This is a simple and delicious keto version of a classic carbonara.
Ingredients: Serves One
10oz Zucchini Noodles 4oz Uncured Bacon 4oz Fresh Grated Parmesan 3 Egg Yolks 1 tsp Fresh Cracked Pepper
Spread out zucchini noodles on a baking sheet lined with paper towels and sprinkle generously with salt. After 15 minutes, place zucchini noodles in a cheese clothe and squeeze out all of the liquid then set noodles aside.
In a medium size mixing bowl, whisk 3 egg yolks until smooth. Add 4oz of fresh grated parmesan and 1 tsp of fresh cracked pepper.

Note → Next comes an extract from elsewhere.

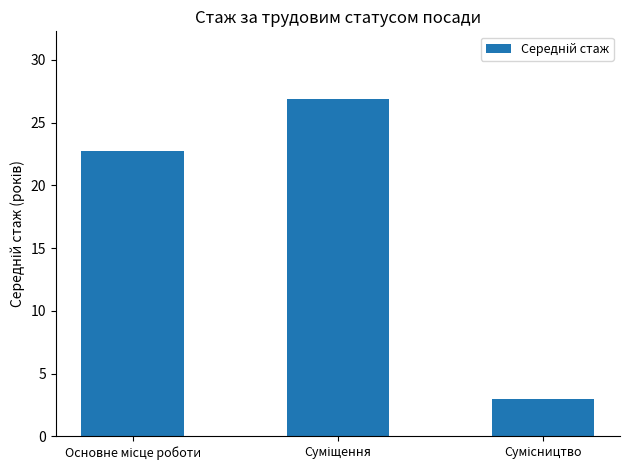

What is the sum of all values?

52.6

Cut up 4oz of uncured bacon into 1/2″ size pieces and cook on medium-high in a non-stick frying pan. Once the bacon is thoroughly cooked, remove from pan and reserve 1 tbsp of bacon grease. In the same pan add back the 1 tbsp of bacon grease and zucchini noodles on medium heat. Toss noodles in grease for approximately two minutes or until the noodles are piping hot. Once the noodles are cooked remove pan from heat and add egg mixture. Toss the noodles in egg mixture for approximately one minute or until the noodles are thoroughly coated. Serve immediately in a shallow bowl and garnish with a pinch of grated parmesan and a pinch of black pepper.
Nutrition Information: Per Serving
Calories: 450 Net Carbs: 6 Fat: 30 Protein: 36
*Nutritional values may vary depending on ingredients.